The most significant difference between the druidic concept of god and that of the Judeo-Christians is that the druids believed that they were god, or at least microcosms of god. God was in them and therefore they shared all of the powers of god. They were creators in their own right and therefore ‘masters of the universe’. They assumed sole responsibility for their environment. If it rained on their crops they took credit for it. If it didn’t rain they took the blame. They consciously willed the tribe to grow and prosper.
The followers of Yahweh, on the other hand, perceived a distinct separation between themselves and their god. Yahweh was an autonomous being from them. They considered themselves utterly powerless and at the mercy of their “angry and jealous god”. In order to wrestle at least a small amount of control over their destiny, these people entered contracts with their god. They were incessantly dealing with Yahweh for favor, agreeing to follow certain social laws in return for being spared from floods, droughts, or other god-sent natural disasters.

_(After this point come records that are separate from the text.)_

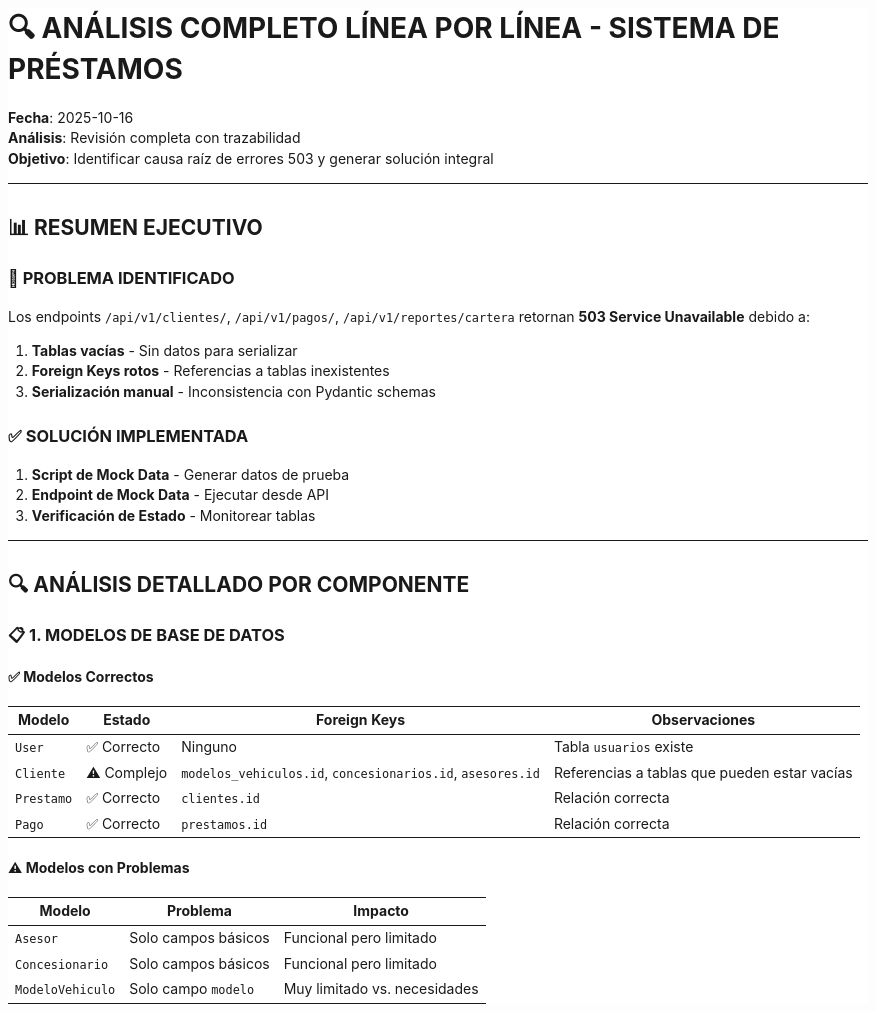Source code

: # 🔍 ANÁLISIS COMPLETO LÍNEA POR LÍNEA - SISTEMA DE PRÉSTAMOS

**Fecha**: 2025-10-16  
**Análisis**: Revisión completa con trazabilidad  
**Objetivo**: Identificar causa raíz de errores 503 y generar solución integral

---

## 📊 RESUMEN EJECUTIVO

### 🎯 **PROBLEMA IDENTIFICADO**
Los endpoints `/api/v1/clientes/`, `/api/v1/pagos/`, `/api/v1/reportes/cartera` retornan **503 Service Unavailable** debido a:

1. **Tablas vacías** - Sin datos para serializar
2. **Foreign Keys rotos** - Referencias a tablas inexistentes
3. **Serialización manual** - Inconsistencia con Pydantic schemas

### ✅ **SOLUCIÓN IMPLEMENTADA**
1. **Script de Mock Data** - Generar datos de prueba
2. **Endpoint de Mock Data** - Ejecutar desde API
3. **Verificación de Estado** - Monitorear tablas

---

## 🔍 ANÁLISIS DETALLADO POR COMPONENTE

### 📋 **1. MODELOS DE BASE DE DATOS**

#### ✅ **Modelos Correctos**
| Modelo | Estado | Foreign Keys | Observaciones |
|--------|--------|--------------|---------------|
| `User` | ✅ Correcto | Ninguno | Tabla `usuarios` existe |
| `Cliente` | ⚠️ Complejo | `modelos_vehiculos.id`, `concesionarios.id`, `asesores.id` | Referencias a tablas que pueden estar vacías |
| `Prestamo` | ✅ Correcto | `clientes.id` | Relación correcta |
| `Pago` | ✅ Correcto | `prestamos.id` | Relación correcta |

#### ⚠️ **Modelos con Problemas**
| Modelo | Problema | Impacto |
|--------|----------|---------|
| `Asesor` | Solo campos básicos | Funcional pero limitado |
| `Concesionario` | Solo campos básicos | Funcional pero limitado |
| `ModeloVehiculo` | Solo campo `modelo` | Muy limitado vs. necesidades |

The strangest contract required the followers of Yahweh to be circumcised, surgically mutilating the male genitalia to curry favor with their god.
The self-reliant belief system of the druids, and their attempt to control the world and its events through chants, spells, and incantations, was called magic, since the druids were known as Magi, being descendants of Magog. The druids taught that the Gaels originated from GoLear. As GoLear, they always were and always would be.